In the beginning, the creator made Earth. But, being quite a fidgety man, he quickly became bored so he created a beautiful woman whom he called Nature.
‘Go now, Nature, and inhabit the Earth with your beauty,’ he told her.
A wonderful artist, she made beautiful plants, animals, oceans and, best of all, humans, who he found extremely amusing. However, the creator soon became bored of Nature too and decided to create a venomous spider that he called Death.
‘Go now, Death, and kill these boring things, so new ones can grow.’
And off went the spider, killing everything in its path. However, tiring of Nature and Death’s repetitive style, the creator decided to create some grains of sand which he called Time.
‘Go now, Time, and make some kind of narrative for this spectacle.’
So off went Time, creating beginnings, middles and ends for all things. However, little did the creator know that making linear Time would give birth to a giant serpent named History. Now, History, being his own master, did not want to follow the creator and decided to lock him up and convince Death that the creator was weak and had rubbish ideas of fun.
‘I have a better idea,’ he said to Death one day. ‘Let’s toy with Nature and Time a bit.’
‘OK,’ said Death, who had been bored as anything for millennia.
Together they chased Time, but found it virtually impossible to catch him – him being made of sand. History was very cunning, however, and produced a glass container that went in at the middle, which he polished and polished until it became invisible.
‘Death, you chase him down that narrow alley and I will trap him in this container at the other end,’ he said.
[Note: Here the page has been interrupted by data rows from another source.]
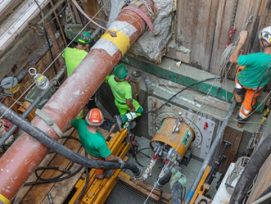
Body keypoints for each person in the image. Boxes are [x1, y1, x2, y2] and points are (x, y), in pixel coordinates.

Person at [229, 26, 271, 128]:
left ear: (265, 43)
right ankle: (240, 123)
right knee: (248, 106)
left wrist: (241, 42)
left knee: (239, 66)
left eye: (261, 40)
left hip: (244, 81)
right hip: (257, 88)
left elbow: (232, 59)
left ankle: (238, 93)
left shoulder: (254, 58)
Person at [71, 108, 124, 179]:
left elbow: (72, 122)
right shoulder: (100, 140)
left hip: (88, 150)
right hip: (97, 157)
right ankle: (99, 175)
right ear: (100, 122)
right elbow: (108, 158)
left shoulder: (80, 123)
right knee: (100, 165)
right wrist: (117, 159)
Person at [62, 31, 96, 118]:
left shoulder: (67, 50)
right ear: (87, 45)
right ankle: (78, 120)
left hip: (69, 83)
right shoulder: (87, 56)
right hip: (81, 86)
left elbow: (64, 56)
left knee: (73, 103)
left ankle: (76, 118)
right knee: (79, 104)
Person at [105, 65, 143, 130]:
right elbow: (128, 102)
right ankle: (122, 118)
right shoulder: (127, 87)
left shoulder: (111, 79)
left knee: (123, 113)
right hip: (125, 104)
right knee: (139, 110)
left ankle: (126, 126)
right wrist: (132, 108)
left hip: (117, 102)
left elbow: (107, 79)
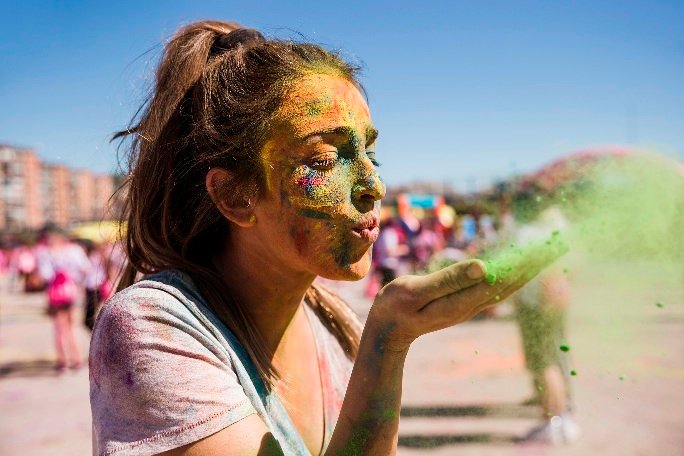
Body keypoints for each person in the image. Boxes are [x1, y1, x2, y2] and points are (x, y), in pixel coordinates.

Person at [89, 20, 562, 455]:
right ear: (235, 195)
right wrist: (388, 341)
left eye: (369, 152)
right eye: (322, 160)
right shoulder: (152, 328)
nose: (373, 185)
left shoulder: (332, 322)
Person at [510, 201, 580, 445]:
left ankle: (553, 422)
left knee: (543, 362)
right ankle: (563, 420)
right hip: (557, 301)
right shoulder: (560, 225)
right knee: (554, 357)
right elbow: (571, 266)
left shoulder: (527, 232)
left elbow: (516, 268)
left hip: (537, 304)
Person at [35, 226, 89, 371]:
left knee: (59, 328)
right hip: (71, 292)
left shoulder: (44, 253)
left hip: (55, 294)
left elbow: (44, 276)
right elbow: (85, 269)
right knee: (72, 326)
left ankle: (63, 360)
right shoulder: (74, 250)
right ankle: (77, 359)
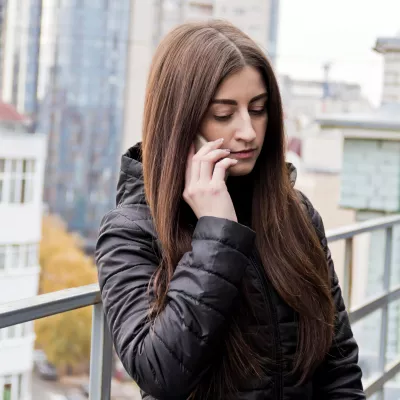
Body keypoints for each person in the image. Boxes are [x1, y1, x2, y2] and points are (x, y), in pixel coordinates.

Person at [95, 20, 365, 400]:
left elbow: (339, 370)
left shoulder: (295, 214)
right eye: (224, 114)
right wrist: (216, 231)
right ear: (180, 123)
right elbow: (158, 372)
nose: (249, 131)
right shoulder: (132, 229)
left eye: (258, 109)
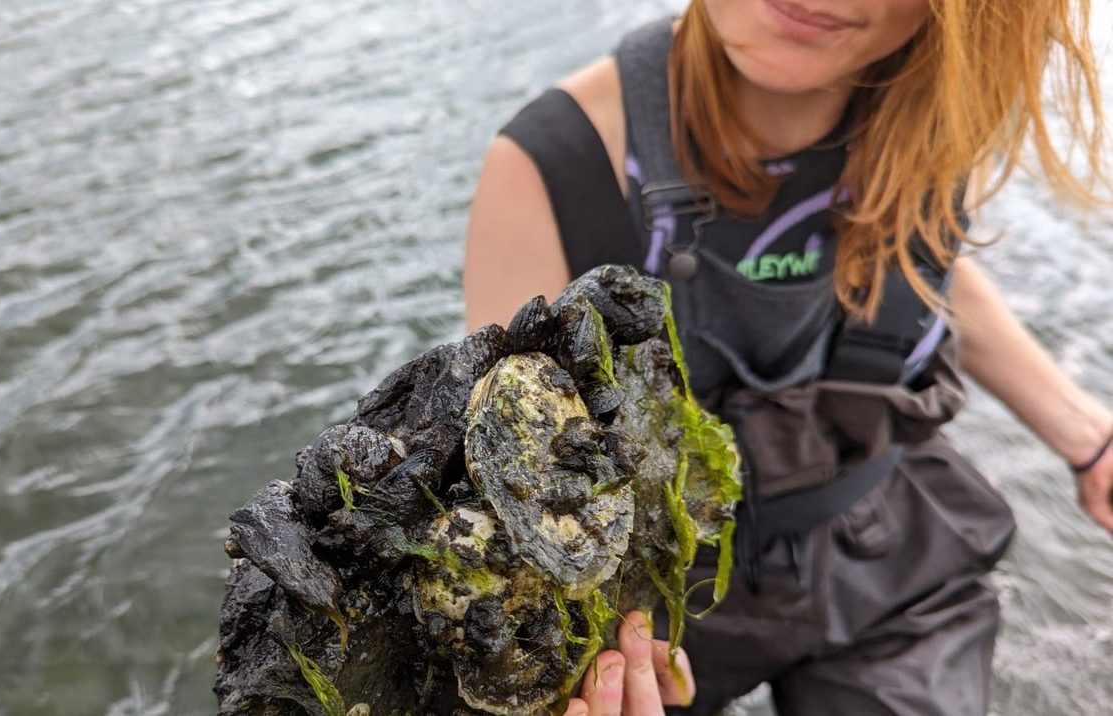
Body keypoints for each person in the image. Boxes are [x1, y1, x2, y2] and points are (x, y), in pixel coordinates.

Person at [463, 1, 1113, 714]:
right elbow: (508, 503)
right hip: (662, 610)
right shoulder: (554, 164)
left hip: (885, 549)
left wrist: (1087, 436)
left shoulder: (927, 100)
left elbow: (912, 264)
‘OK,’ said Death, who hadn’t had this much excitement since the beginning of Time. So, the spider chased after the sand, laughing like a maniac, until they reached the alley where History was waiting to pounce.
‘Got you, you little bastard!’
Time jumped around in the glass container, screaming and shouting in his little voice, but he soon grew weary and fell asleep, snoring softly, never to awake again.
‘Now for my final trick, ladies and gents!’ History cried. He turned the container upside down and the sand trickled slowly through the narrow passage to the other side. And when the grains of sand reached the bottom, he turned it over again. Death’s smile faded as the gravity of what they had done slowly dawned on him.
‘You…you’ve made linear Time cyclical!’ He said.
‘Exactly! I, History, shall repeat forever and ever, no matter how many times Nature defeats me, ha ha ha!’
Then something unexpected happened: the serpent’s tail began to twitch, just a little at first but then more and more violently, until he found himself fighting desperately with it. Death looked on in horror as the tail finally prevailed, proceeding to force itself down its owner’s throat: History was doomed to spend the rest of eternity eating his own tail.
Death sighed and scuttled off to bed, destined to be bored for the rest of eternity, his only companions an Ouroboros and an hourglass.